Purpose: To assess the association between a glaucoma polygenic risk score (PRS) and treatment outcomes in primary open-angle glaucoma.
Design: Prospective, observational cohort study.
Participants: Participants from the Progression Risk of Glaucoma: Relevant SNPs with Significant Association Study were divided into a cohort with suspect glaucoma who were treatment naive at enrollment and one with early manifest and suspect glaucoma receiving treatment at enrollment.
Methods: A per-allele weighted glaucoma PRS was calculated for 1107 participants. Multivariable mixed-effects Cox proportional regression analysis assessed the association between PRS and time to commencement of intraocular pressure (IOP)-lowering therapy in 416 patients with suspect glaucoma who were treatment naive at study enrollment. Secondary analysis evaluated the association between PRS and escalation of IOP-lowering therapy among 691 patients with suspect and early manifest glaucoma who were receiving IOP-lowering therapy at enrollment.
Main Outcome Measures: Commencement or escalation of IOP-lowering therapy.

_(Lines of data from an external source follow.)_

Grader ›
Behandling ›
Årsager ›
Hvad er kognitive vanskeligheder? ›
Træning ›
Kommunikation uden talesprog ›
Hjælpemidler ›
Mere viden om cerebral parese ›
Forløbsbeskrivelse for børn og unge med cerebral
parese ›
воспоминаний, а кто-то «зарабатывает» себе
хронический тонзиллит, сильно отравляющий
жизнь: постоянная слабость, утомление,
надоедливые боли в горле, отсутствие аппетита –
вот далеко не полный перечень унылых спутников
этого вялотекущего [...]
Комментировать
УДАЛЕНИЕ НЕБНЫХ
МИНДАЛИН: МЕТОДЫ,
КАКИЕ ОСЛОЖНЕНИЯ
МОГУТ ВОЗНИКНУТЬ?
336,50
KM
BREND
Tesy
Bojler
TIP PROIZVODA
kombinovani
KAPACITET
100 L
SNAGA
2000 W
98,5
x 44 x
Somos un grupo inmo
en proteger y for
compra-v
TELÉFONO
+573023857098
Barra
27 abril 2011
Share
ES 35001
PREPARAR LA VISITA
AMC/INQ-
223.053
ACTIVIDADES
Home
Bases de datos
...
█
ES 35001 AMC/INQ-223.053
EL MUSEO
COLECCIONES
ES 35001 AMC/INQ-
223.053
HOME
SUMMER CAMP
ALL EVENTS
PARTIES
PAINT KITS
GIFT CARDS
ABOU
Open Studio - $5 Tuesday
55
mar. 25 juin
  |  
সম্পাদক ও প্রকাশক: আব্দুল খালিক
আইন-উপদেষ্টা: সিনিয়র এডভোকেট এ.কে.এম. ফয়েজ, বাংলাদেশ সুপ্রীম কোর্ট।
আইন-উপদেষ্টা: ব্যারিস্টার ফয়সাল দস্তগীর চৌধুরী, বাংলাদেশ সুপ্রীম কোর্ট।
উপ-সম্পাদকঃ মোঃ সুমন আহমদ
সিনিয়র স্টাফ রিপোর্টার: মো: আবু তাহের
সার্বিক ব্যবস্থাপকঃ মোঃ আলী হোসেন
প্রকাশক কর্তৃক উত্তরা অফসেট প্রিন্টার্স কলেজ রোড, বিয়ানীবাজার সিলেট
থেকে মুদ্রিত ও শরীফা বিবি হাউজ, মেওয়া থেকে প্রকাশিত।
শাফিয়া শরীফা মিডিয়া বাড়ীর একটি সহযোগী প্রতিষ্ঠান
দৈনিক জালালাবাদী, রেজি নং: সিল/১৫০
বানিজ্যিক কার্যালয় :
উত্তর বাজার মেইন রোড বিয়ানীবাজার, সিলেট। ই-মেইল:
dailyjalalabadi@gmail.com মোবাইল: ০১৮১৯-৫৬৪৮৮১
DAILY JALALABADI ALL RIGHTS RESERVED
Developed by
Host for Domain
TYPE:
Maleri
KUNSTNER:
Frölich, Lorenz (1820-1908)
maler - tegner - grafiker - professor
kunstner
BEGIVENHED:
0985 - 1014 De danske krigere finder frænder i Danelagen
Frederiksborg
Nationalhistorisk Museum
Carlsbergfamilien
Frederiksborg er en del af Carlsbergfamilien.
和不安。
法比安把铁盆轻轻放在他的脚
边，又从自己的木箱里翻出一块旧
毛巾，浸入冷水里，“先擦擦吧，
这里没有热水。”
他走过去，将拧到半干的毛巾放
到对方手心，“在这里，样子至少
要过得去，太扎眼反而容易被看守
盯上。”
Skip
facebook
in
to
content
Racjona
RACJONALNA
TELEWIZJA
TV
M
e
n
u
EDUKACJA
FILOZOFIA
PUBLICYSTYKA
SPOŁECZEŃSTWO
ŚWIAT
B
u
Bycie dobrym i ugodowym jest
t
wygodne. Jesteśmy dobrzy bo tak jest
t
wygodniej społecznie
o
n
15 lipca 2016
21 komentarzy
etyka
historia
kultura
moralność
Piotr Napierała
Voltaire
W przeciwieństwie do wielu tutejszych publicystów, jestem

Results: A higher PRS was associated with a greater risk of commencing IOP-lowering therapy within 5 years (hazard ratio [HR], 1.45per 1 standard deviation [/SD]; 95% confidence interval [CI], 1.27–1.62; P < 0.001). Participants in the upper population-based quintile showed a 3.3 times greater risk of commencing therapy by 5 years than those in the lowest quintile (HR, 3.30; 95% CI, 1.63–6,70; P < 0.001) and a 5.4 times greater risk of commencing IOP-lowering therapy by 2 years than the those in the lowest quintile (HR, 5.45; 95% CI, 2.08–14.25; P < 0.001). A higher PRS was associated with a greater risk of treatment escalation among patients receiving treatment at enrollment (HR, 1.19/SD; 95% CI, 1.09–1.31; P < 0.001). In combined analysis of all participants, participants in the top population-based quintile were at 2.3 times greater risk of requiring initiation or escalation of IOP-lowering therapy than those in the lowest quintile (HR, 2.33; 95% CI, 1.75–3.01; P < 0.001).
Conclusions: This study demonstrated novel associations between glaucoma polygenic risk and risk of commencement or escalation of IOP-lowering therapy, building on previous work highlighting the potential clinical usefulness of genetic risk stratification in glaucoma.